The Archdiocese in 2022
Fast forwarding to today, a snapshot of our Archdiocese shows that the torchbearers’ of this cherished inheritance have not been idle: our Archdiocese has grown to 120 parishes and nearly 700,000 adherents of diverse backgrounds throughout the United Kingdom. Naturally, the highest concentration of Orthodox Christians can be found in London, where parishes worship in a variety of languages: Greek, English, Ukrainian, Russian, Slovak, and Romanian, reflecting the cosmopolitan make-up of this global city.
Many of the recent initiatives of the Archdiocese were kickstarted by its current leader and CTE Orthodox President, Archbishop Nikitas, since his arrival in 2019. These include: the “Olive Branch Aid” Archdiocesan foodbank, which provides support to nearly 7,000 individuals each month; weekly online catechetical courses for adults and children; the “Enlightened Evenings” networking ministry for young adults; inter-religious conferences addressing the topic of modern slavery and human trafficking; grass-roots ecumenical gatherings to promote dialogue and solidarity amongst lay and ordained members of different faith communities; and an upcoming inter-disciplinary publication on pastoral aspects of dealing with cancer.
A visit from Ecumenical Patriarch Bartholemew
The high-point of the centenary celebrations of the Archdiocese of Thyateira and Great Britain is the visit this October of His All-Holiness Ecumenical Patriarch Bartholomew—spiritual head of the world’s 320 million Orthodox Christians (Eastern).
During the Patriarch’s time in London, Archbishop Nikitas will accompany His All-Holiness to visit and celebrate with many of our local parish communities and to share first-hand the vibrant life of our Archdiocese. Another special event will be the ecumenical prayer breakfast hosted by the Archdiocese in honour of the Ecumenical Patriarch, where he will be introduced to church leaders from around London.

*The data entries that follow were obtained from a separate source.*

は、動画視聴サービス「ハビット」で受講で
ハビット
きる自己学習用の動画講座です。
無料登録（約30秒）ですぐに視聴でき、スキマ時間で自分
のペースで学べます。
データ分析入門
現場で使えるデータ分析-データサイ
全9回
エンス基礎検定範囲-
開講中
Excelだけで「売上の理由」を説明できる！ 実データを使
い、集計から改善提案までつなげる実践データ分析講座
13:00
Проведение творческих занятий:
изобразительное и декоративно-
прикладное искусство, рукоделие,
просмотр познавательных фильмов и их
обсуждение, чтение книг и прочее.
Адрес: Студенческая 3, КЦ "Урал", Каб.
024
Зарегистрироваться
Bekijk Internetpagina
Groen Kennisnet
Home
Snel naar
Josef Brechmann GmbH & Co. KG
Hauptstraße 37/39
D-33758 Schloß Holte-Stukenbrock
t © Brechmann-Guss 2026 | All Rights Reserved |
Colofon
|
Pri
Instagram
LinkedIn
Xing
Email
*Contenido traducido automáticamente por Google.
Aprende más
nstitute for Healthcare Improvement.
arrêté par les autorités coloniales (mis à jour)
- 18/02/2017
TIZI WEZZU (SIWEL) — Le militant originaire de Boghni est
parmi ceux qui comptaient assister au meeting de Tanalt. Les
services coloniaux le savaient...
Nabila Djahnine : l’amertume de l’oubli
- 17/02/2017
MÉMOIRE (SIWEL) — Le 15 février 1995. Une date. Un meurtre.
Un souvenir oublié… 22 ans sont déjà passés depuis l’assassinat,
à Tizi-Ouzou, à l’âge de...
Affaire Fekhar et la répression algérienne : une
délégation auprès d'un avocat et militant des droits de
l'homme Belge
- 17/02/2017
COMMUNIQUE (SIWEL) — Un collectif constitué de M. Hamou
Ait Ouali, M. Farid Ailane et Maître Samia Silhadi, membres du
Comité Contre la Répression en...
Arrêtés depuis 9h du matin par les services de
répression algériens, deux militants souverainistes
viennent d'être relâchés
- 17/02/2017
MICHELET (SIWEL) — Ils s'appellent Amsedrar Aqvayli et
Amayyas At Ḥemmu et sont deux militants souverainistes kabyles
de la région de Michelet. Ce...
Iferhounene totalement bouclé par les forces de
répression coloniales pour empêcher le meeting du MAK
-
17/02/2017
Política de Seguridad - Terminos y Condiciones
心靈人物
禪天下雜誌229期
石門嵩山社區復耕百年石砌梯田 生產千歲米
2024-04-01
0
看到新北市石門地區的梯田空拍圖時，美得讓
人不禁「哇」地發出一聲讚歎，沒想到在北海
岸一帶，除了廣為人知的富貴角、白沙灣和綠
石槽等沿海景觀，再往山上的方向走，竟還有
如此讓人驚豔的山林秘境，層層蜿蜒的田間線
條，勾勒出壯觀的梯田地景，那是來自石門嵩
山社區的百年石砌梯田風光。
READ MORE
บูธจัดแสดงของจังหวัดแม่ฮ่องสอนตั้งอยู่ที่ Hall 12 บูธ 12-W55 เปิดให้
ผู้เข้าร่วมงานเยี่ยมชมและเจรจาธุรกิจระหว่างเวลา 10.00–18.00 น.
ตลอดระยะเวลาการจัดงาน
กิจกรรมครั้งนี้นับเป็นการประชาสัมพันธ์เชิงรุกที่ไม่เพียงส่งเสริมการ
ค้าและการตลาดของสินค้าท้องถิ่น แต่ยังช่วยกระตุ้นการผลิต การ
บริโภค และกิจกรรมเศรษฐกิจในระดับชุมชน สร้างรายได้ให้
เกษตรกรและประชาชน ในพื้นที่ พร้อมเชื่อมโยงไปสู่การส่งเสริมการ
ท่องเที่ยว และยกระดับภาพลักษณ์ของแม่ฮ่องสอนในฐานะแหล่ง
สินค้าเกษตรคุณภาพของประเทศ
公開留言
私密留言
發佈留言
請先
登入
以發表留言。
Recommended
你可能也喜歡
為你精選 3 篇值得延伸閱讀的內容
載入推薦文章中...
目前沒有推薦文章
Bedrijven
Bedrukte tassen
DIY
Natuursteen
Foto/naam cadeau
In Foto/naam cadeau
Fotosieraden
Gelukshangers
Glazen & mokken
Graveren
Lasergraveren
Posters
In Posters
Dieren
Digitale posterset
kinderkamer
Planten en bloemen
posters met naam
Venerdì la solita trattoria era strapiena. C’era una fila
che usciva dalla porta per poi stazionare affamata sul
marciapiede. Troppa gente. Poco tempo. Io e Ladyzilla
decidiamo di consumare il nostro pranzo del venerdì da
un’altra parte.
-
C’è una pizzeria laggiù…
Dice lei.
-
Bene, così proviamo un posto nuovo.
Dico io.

The centenary celebrations mark a significant milestone in the history of Orthodox Christians in the United Kingdom, but more so, highlight the transformative and enduring power of Christian community—from Jerusalem to Thyateira to London. This perseveres with its perennial spirit of solidarity, patience, compassion, understanding through dialogue and the audacious conviction that hope in Christ is the road best travelled for a better world, and a better tomorrow.
The Ecumenical Patriarchate has been one of CTE’s national Member Churches since our formation in 1990.